>>>

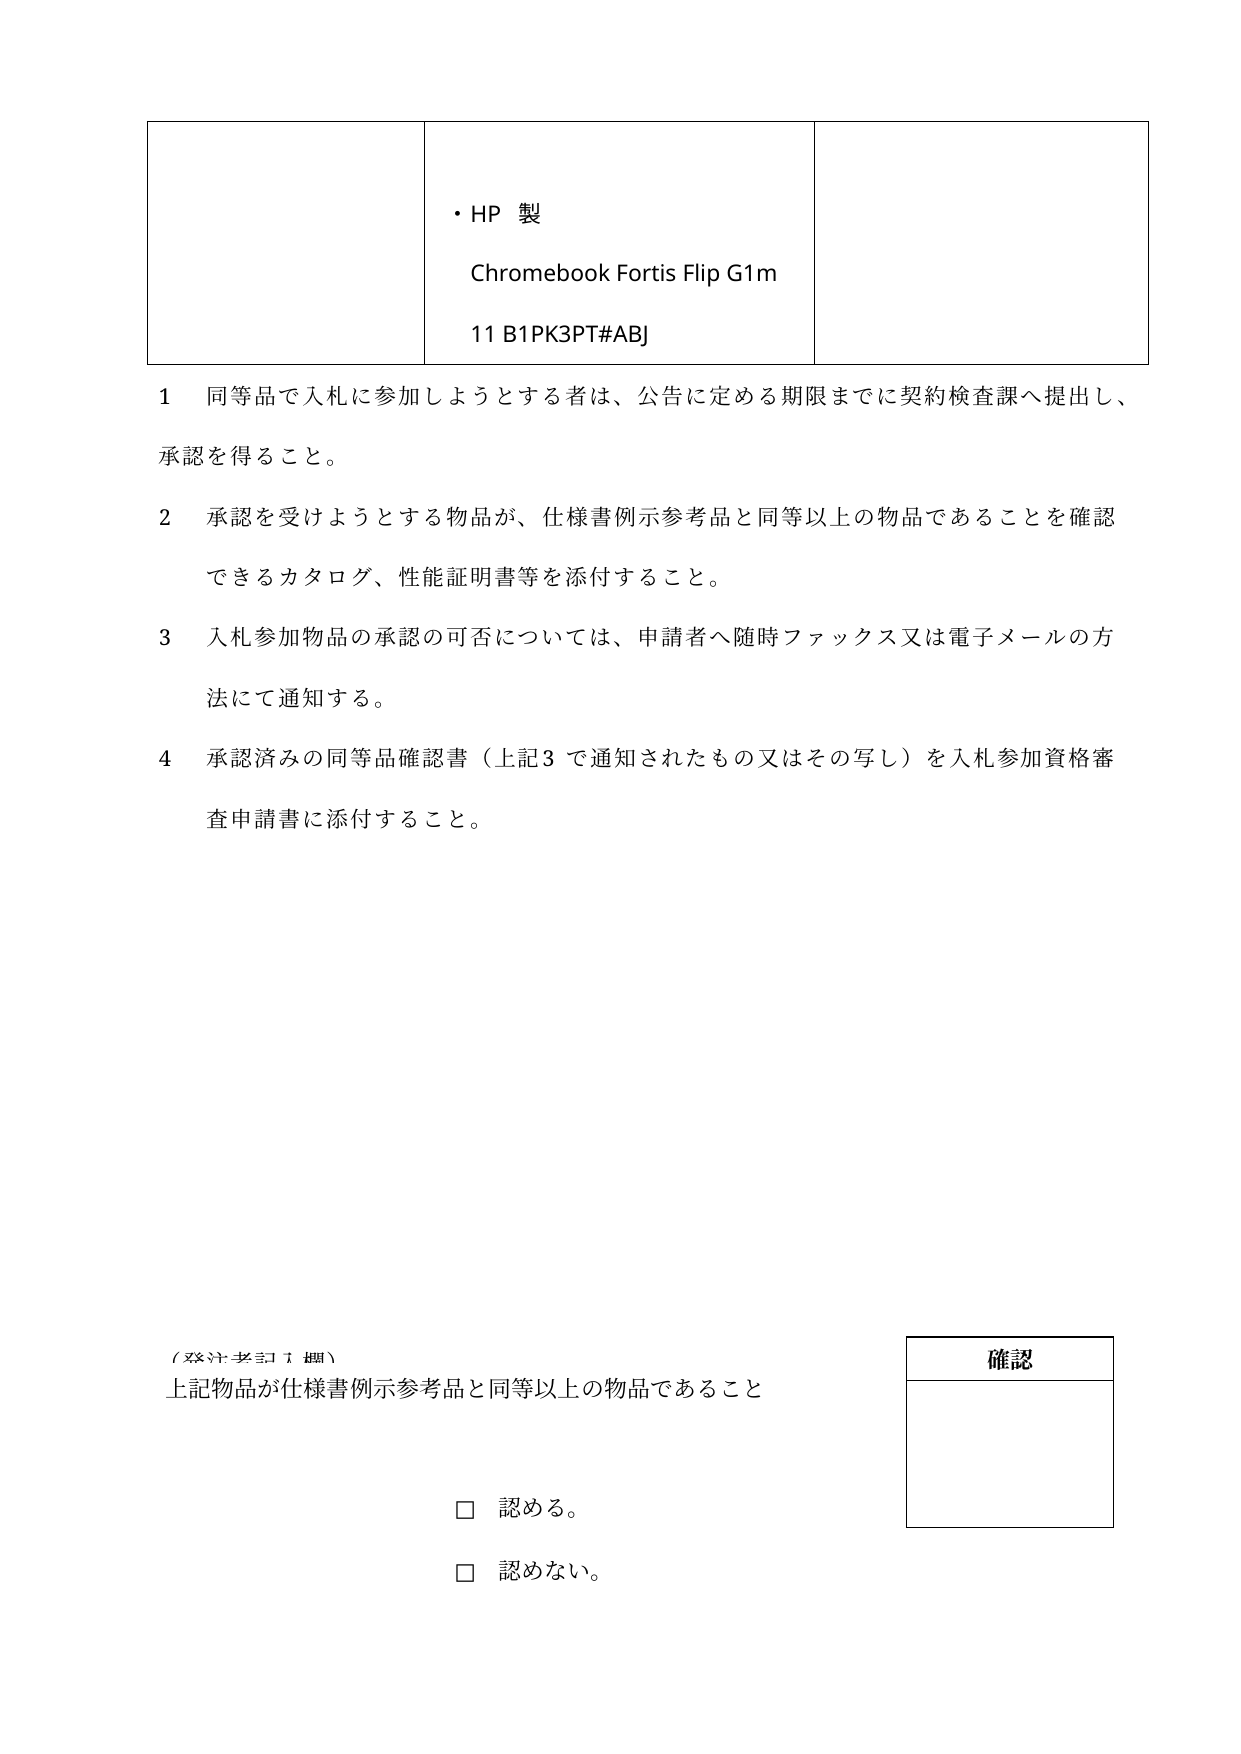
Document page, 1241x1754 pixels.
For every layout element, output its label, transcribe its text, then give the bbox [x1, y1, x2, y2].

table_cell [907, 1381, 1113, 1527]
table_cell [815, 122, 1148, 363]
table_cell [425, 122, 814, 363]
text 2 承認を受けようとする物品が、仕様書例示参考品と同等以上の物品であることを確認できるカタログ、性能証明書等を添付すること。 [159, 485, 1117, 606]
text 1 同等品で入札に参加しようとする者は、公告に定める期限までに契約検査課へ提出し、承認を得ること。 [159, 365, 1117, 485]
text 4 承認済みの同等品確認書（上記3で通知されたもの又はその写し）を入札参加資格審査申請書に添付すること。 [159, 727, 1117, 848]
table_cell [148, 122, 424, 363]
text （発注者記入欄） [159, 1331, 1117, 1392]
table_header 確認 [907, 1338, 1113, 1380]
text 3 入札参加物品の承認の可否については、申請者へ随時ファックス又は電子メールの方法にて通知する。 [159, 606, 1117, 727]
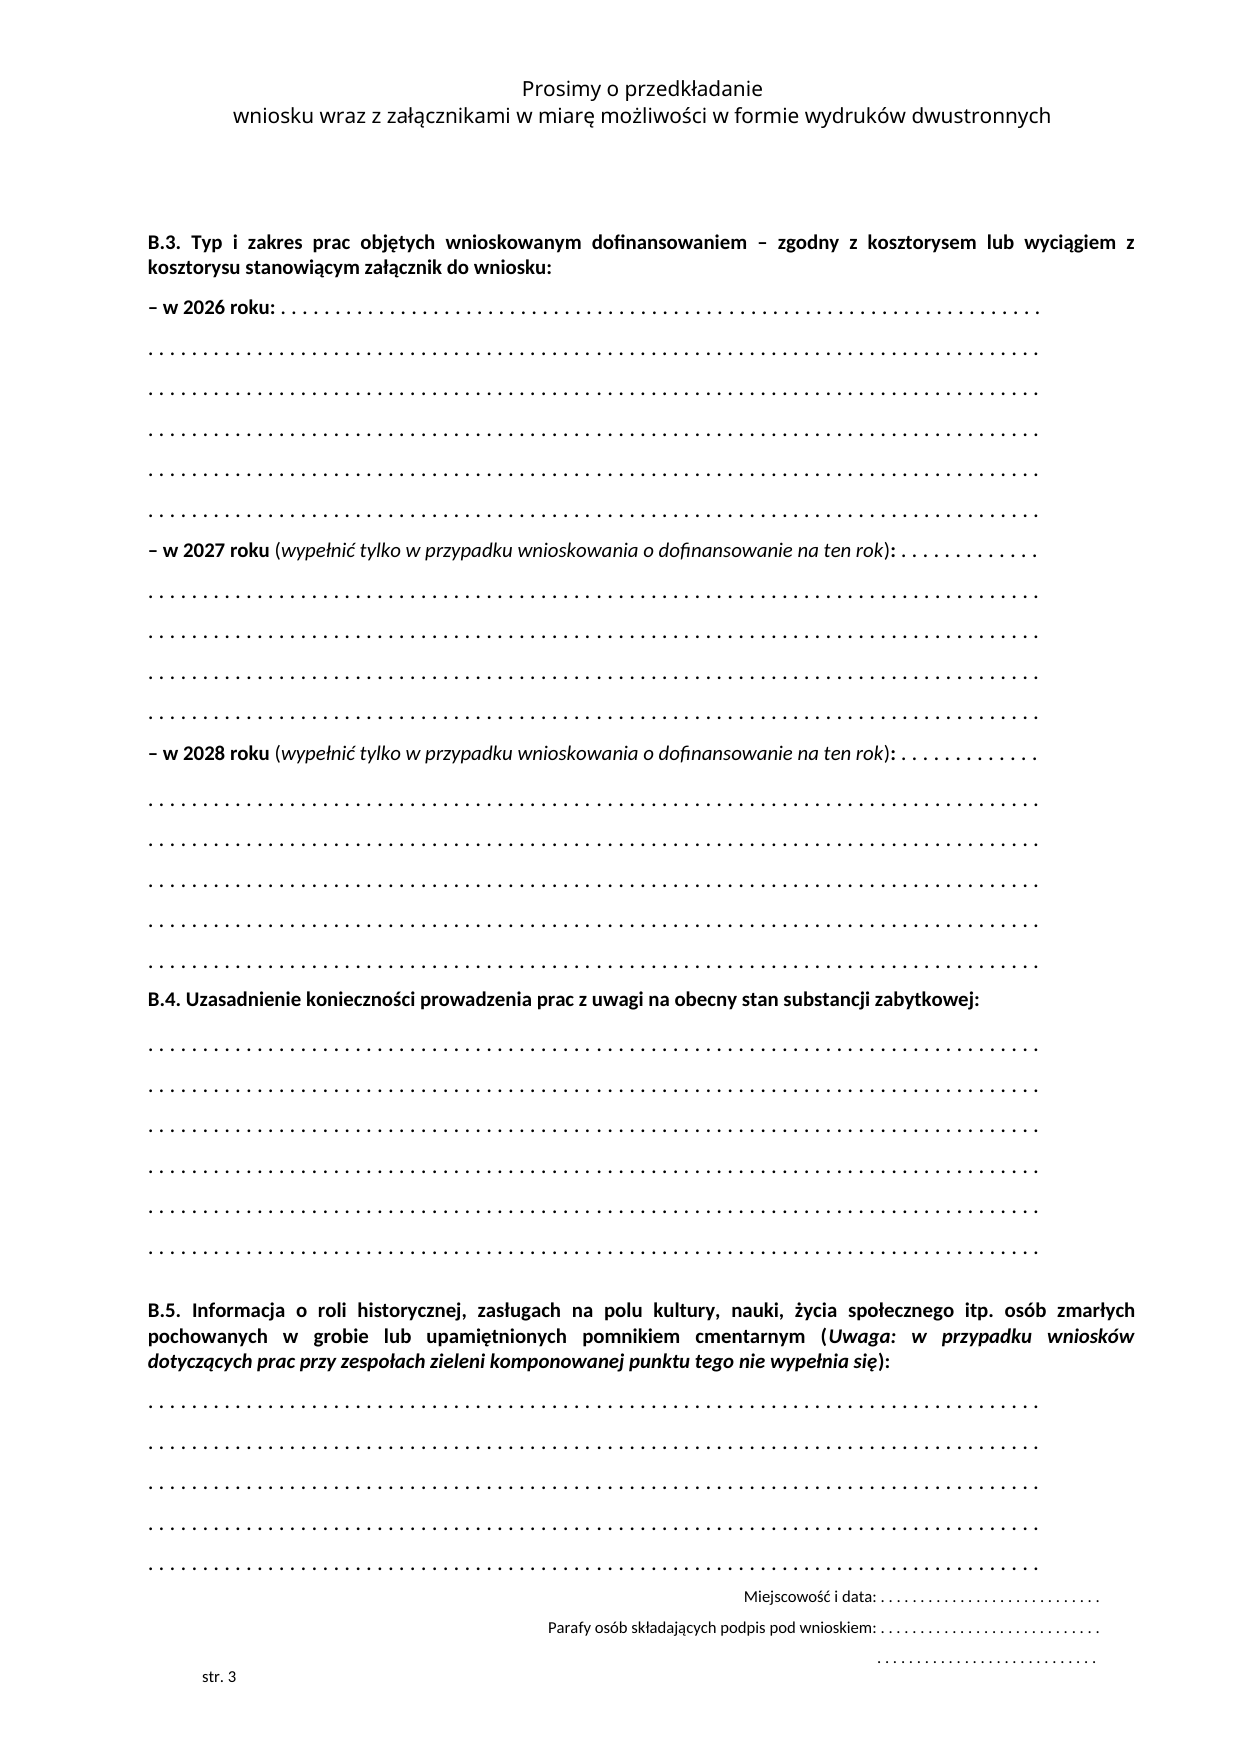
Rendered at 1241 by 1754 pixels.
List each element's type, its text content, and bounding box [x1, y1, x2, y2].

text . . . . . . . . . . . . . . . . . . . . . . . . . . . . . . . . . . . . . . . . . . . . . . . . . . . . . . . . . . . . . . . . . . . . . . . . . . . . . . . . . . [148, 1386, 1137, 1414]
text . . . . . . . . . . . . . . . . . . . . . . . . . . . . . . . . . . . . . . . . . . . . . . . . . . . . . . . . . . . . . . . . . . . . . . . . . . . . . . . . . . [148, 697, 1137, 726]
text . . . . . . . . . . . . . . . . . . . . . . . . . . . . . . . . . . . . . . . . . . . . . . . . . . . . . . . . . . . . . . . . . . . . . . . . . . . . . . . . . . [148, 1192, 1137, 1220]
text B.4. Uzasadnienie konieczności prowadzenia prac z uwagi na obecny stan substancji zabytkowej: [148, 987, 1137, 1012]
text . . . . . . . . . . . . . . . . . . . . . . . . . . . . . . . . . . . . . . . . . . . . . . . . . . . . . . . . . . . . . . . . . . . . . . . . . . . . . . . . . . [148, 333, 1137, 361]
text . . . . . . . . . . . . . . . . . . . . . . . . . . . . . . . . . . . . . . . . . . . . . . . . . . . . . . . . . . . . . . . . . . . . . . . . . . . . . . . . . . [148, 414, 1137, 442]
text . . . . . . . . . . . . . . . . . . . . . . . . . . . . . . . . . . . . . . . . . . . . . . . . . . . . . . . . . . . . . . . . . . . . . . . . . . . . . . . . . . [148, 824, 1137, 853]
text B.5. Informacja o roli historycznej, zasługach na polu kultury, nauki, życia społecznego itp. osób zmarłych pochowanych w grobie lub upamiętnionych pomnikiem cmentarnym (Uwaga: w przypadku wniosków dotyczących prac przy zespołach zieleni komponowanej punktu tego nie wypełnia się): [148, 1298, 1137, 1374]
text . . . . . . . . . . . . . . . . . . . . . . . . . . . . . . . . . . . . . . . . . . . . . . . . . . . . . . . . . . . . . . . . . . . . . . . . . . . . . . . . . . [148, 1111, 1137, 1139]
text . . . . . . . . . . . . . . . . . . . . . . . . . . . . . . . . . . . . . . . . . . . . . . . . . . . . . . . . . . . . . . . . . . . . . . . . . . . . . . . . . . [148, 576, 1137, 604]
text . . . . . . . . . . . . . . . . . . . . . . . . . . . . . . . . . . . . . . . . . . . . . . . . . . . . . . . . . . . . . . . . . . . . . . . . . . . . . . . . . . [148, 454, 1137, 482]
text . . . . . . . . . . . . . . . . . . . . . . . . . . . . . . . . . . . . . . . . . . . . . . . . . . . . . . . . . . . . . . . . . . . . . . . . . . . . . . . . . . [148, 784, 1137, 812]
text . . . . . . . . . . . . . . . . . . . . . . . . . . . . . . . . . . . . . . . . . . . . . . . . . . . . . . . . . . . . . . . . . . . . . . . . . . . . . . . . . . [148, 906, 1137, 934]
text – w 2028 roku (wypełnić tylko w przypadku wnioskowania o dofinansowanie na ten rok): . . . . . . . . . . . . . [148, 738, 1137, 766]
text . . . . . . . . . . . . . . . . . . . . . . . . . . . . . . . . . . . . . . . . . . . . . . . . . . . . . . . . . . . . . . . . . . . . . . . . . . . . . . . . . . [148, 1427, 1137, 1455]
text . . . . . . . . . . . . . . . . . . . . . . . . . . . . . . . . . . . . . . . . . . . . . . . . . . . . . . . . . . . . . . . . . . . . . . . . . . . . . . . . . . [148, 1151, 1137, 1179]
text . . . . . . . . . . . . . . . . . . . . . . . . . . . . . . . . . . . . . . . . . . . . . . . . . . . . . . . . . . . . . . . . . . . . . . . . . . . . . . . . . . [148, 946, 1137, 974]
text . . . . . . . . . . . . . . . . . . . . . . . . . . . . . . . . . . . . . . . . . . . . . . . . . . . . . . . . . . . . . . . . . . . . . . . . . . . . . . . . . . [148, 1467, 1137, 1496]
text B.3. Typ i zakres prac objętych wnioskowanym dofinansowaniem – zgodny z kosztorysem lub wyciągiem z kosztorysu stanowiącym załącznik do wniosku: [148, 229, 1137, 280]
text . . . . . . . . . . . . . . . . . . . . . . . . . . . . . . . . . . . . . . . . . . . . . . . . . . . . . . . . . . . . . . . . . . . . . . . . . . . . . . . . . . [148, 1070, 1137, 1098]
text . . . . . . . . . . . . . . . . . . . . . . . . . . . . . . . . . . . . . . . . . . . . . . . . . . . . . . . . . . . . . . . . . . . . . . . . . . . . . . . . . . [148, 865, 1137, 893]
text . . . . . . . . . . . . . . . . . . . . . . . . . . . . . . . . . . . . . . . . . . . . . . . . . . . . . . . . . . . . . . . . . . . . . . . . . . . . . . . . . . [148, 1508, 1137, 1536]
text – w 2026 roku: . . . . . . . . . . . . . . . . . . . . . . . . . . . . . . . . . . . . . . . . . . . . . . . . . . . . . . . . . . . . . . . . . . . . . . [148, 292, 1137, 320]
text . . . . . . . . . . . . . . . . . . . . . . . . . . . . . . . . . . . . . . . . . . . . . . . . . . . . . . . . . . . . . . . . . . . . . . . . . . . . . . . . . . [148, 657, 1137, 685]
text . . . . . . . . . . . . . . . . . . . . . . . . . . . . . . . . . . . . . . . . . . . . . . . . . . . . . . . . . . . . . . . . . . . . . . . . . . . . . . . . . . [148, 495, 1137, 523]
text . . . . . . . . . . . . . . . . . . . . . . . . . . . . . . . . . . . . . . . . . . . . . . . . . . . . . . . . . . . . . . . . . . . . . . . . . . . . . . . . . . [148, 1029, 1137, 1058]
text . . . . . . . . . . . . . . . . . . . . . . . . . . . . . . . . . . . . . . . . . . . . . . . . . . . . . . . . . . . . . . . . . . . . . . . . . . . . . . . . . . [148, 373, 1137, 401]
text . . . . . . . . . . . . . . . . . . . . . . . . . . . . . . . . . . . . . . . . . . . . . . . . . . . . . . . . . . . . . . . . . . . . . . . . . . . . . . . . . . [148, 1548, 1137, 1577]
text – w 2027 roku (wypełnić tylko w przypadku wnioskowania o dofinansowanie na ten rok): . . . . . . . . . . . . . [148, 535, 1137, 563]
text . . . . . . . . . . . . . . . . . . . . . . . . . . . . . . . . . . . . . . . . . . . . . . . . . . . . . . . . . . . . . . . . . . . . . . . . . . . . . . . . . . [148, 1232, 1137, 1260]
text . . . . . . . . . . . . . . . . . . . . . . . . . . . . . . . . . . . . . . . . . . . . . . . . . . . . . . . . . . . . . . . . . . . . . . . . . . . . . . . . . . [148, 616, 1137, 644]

<<<

◆ Exercise prompt: For this task, return exactly the stretch of the listing above from the line with "table_cell [425, 122, 814, 363]" through the line with "Rendered at 1241 by 1754 pixels.", inclusive and without pictures.

◆ Finished exercise:
table_cell [425, 122, 814, 363]
text 2 承認を受けようとする物品が、仕様書例示参考品と同等以上の物品であることを確認できるカタログ、性能証明書等を添付すること。 [159, 485, 1117, 606]
text 1 同等品で入札に参加しようとする者は、公告に定める期限までに契約検査課へ提出し、承認を得ること。 [159, 365, 1117, 485]
text 4 承認済みの同等品確認書（上記3で通知されたもの又はその写し）を入札参加資格審査申請書に添付すること。 [159, 727, 1117, 848]
table_cell [148, 122, 424, 363]
text （発注者記入欄） [159, 1331, 1117, 1392]
table_header 確認 [907, 1338, 1113, 1380]
text 3 入札参加物品の承認の可否については、申請者へ随時ファックス又は電子メールの方法にて通知する。 [159, 606, 1117, 727]
Rendered at 1241 by 1754 pixels.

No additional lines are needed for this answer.